**Exercise text**:

== Segment start ==

It’s made of wood but still called a cow bell, and it was used by Love City Pan Dragons’ instructor and arranger Ikema Dyer to keep tune Sunday night as the band opened with steel pan version of the Burning Flames’ “Tout Moun Dance.” The group’s playlist ran the gamut from other classics such as Bob Marley’s “Jamming” to an original composition by Dyer himself, called “Pan in the Yard.”

Throughout the sets, the students’ energy was unrivaled, as they threw their bodies into the rhythm, closed their eyes and connected to the music.

“These kids work very hard and our instructor and arranger is incredibly talented,” Pan Dragons’ board president Andrea Milam said. “We all end up really bonding, and becoming a family – it’s very special.”

The Bertha C. Boschulte Burning Blazers steel pan orchestra is a combination of seventh and eighth graders, who instructor Le’Roi Simmonds said play at different levels – some read sheet music while others can simply listen to a melody and play it back. The mix seemed to be working Sunday, as all in the group transitioned seamlessly in between their seven-song playlist, which ranged from Beethoven to Tessanne Chin.

“We tried to cover all the genres,” said Simmonds, who shared that the seventh graders have been with him for the whole school year so far, while the eighth grade students picked up the Carnival music in February.

Asked how he got the students to learn the songs so quickly, Simmonds said, “repetition.”

“We just keep playing it over and over until they get it,” he added. “And we made sure they had a little fun along the way.”

Also performing Sunday were the Rising Stars, the Charlotte Amalie High School Mellow Hawks and Pan in Motion.

== Segment end ==

**Exercise data**:

== Segment start ==

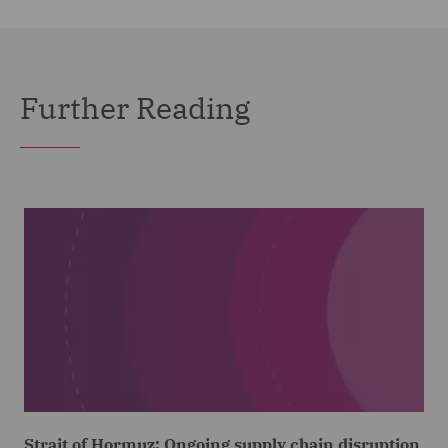
Further Reading
Strait of Hormuz: Ongoing supply chain disruption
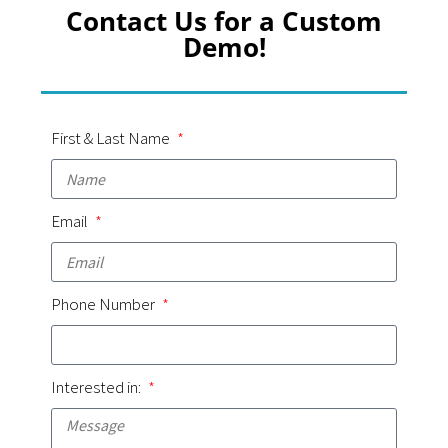
Contact Us for a Custom
Demo!
First & Last Name
Email
Phone Number
Interested in:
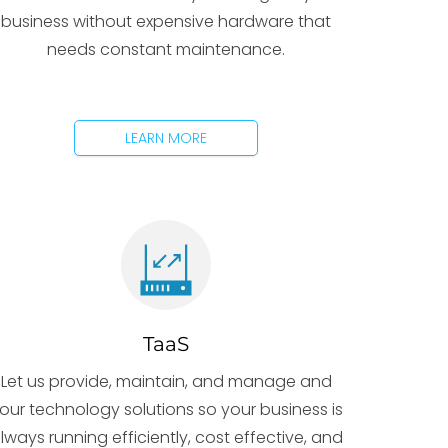
business without expensive hardware that
needs constant maintenance.
LEARN MORE
TaaS
Let us provide, maintain, and manage and
our technology solutions so your business is
lways running efficiently, cost effective, and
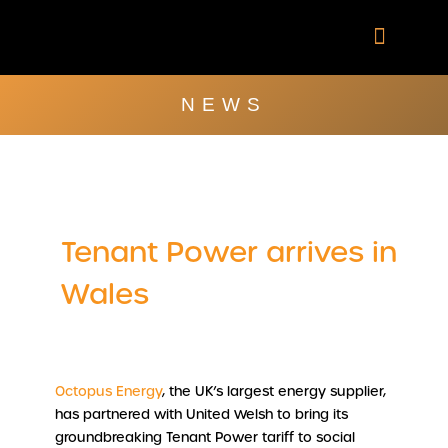
Skip
to
content
Company Brochu
Other Publica
NEWS
Tenant Power arrives in
Wales
Octopus Energy
, the UK’s largest energy supplier,
has partnered with United Welsh to bring its
groundbreaking Tenant Power tariff to social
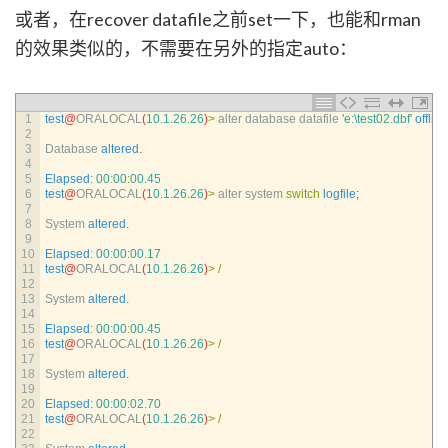
或者，在recover datafile之前set一下，也能和rman
的效果类似的，不需要在另外的指定auto：
1
test
@
ORALOCAL
(
10.1.26.26
)
>
alter 
database 
datafile
'e:\test02.dbf'
offline
2
3
Database 
altered
.
4
5
Elapsed
:
00
:
00
:
00.45
6
test
@
ORALOCAL
(
10.1.26.26
)
>
alter 
system 
switch
logfile
;
7
8
System 
altered
.
9
10
Elapsed
:
00
:
00
:
00.17
11
test
@
ORALOCAL
(
10.1.26.26
)
>
/
12
13
System 
altered
.
14
15
Elapsed
:
00
:
00
:
00.45
16
test
@
ORALOCAL
(
10.1.26.26
)
>
/
17
18
System 
altered
.
19
20
Elapsed
:
00
:
00
:
02.70
21
test
@
ORALOCAL
(
10.1.26.26
)
>
/
22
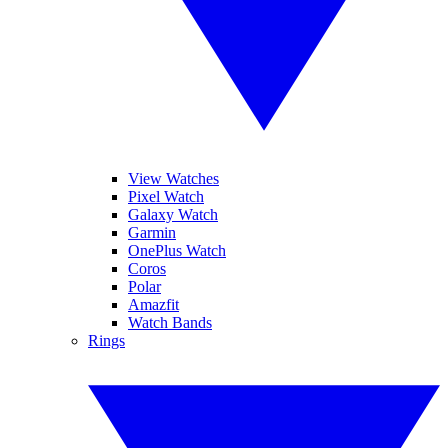
View Watches
Pixel Watch
Galaxy Watch
Garmin
OnePlus Watch
Coros
Polar
Amazfit
Watch Bands
Rings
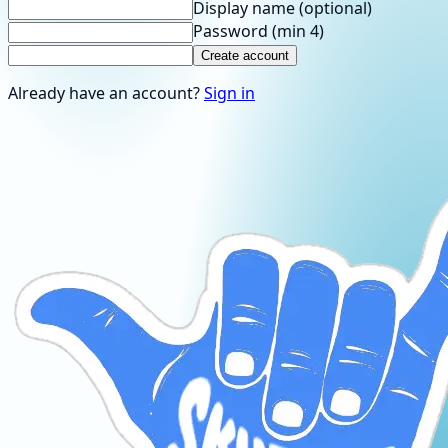
Display name
(optional)
Password
(min 4)
Create account
Already have an account?
Sign in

== Segment end ==

**Questions to answer**:
1. Rewrite the paragraph of the steel pan article that begins "The Bertha C. Boschulte Burning Blazers" in a shorter form, keeping its main facts.
2. In the steel pan article, which song did the Love City Pan Dragons open with on Sunday night?
The lines have no connection to the steel pan text.

**Results by task**:
1. According to instructor Le'Roi Simmonds, the Bertha C. Boschulte Burning Blazers steel pan orchestra combines seventh and eighth graders who play at different levels. Some read sheet music, and others play a melody back after hearing it. On Sunday the group moved smoothly through its seven-song playlist, which ranged from Beethoven to Tessanne Chin.

2. They opened with a steel pan version of the Burning Flames' "Tout Moun Dance."